The old expression "less is more" (which I heartily loathe as a rule, when used by puritans and sycophantic turds to stop me enjoying myself) actually does apply in the case of MDMA. It does need treating with respect, and in my case, with love and thanks, for it had a profound effect on me, and as I said, opened a door in the same way LSD did in my late teens.

Such things are rare and precious, and an aid to spiritual development in my experience. We humans cannot live in a drug induced state of wonder and ecstasy for long, it inevitably wears something out. That did not of course stop me hugely enjoying necking vast quantities of MDMA for a couple of highly enjoyable years, but when I found myself no longer enjoying an evening out in the pub without, I stopped. It wasn't painful, and I have taken it since on rare occasions. I look forward to taking it again, after more than five years without - it'll be fun. I'd never say don't take it to anyone, I really, honestly believe the world would be a far better place if everyone did at some point (like my parents!), but not every week.... maybe my dad?


Altogether, it is strong stuff, and needs to be treated carefully, Do it too often and overdo do, and you'll spoil it. It won't kill you, or 'drive you mad', you'll just spoil it! Enjoy it - that's what its for...
 
Even so, the 'door' it opened was opened with the first pill, and opened forever in my case, something I'll never regret. Keeping it 'ajar' helped... but it can't be opened again, it fell off it hinges and was trampled underfoot long ago.

Possibly one of the best analogies for the use and effect of MDMA I have ever heard...

This man speaks sense. and captures precisely my thoughts towards MDMA now.
 
I think I'm currently in the same place Voyager3 was in.

Been into MDMA srsly for a little over a year. I was using MDMA every weekend (typically multiple lines, all night, some k thrown in later in the evening). I kind of think it as self-limiting as eventually it just becomes like amphetamine, the tolerance I build is a resistance to the magic that makes it more than amphetamine. So, as it's pointless to take (speed is boring), I stop for a while, maybe 2 months, and get into drinking wine or whatever. Then I start again and use every other weekend, same way. Then I stop for a couple of months again. Etc.

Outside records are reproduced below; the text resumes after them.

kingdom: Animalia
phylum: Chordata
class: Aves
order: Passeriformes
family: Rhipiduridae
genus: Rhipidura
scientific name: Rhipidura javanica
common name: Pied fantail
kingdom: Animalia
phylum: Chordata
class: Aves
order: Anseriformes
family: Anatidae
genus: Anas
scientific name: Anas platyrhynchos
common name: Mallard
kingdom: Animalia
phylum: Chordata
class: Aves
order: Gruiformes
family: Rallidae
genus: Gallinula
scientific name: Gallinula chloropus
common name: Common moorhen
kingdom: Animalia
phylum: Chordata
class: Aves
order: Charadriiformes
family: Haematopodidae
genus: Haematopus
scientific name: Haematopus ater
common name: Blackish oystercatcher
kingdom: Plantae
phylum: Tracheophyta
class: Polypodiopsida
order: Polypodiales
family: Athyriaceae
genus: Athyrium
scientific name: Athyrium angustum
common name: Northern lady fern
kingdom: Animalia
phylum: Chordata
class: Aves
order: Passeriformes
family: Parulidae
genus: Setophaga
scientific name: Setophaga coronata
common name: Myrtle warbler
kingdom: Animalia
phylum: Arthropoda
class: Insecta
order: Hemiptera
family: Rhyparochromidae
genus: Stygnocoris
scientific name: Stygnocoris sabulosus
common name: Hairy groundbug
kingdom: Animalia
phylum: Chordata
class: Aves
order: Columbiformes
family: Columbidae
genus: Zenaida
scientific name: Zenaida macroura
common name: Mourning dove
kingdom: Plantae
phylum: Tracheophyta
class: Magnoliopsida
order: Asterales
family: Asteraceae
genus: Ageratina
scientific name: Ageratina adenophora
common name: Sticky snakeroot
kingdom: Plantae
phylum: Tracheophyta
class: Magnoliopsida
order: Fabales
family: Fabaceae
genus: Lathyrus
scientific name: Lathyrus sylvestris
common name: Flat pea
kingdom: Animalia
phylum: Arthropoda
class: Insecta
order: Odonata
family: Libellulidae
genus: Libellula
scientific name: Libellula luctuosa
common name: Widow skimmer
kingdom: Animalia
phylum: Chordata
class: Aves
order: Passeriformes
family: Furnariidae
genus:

I never get come downs from it though. I get either an after glow or nothing at all. Maybe that's the ket. Nor have I had depressive longer term stuff.

Obviously this thread is a series of anecdotes and readers can sift it and make up their own minds. This is just my experience.
 
I'm really glad I'm not alone! It always seemed to affect me so much more, and so much better than my friends? Probably because I was so much more miserable to start with! A very precious, special thing to be enjoyed.... with care and love. There are unfortunately very few in this life, make the most of it!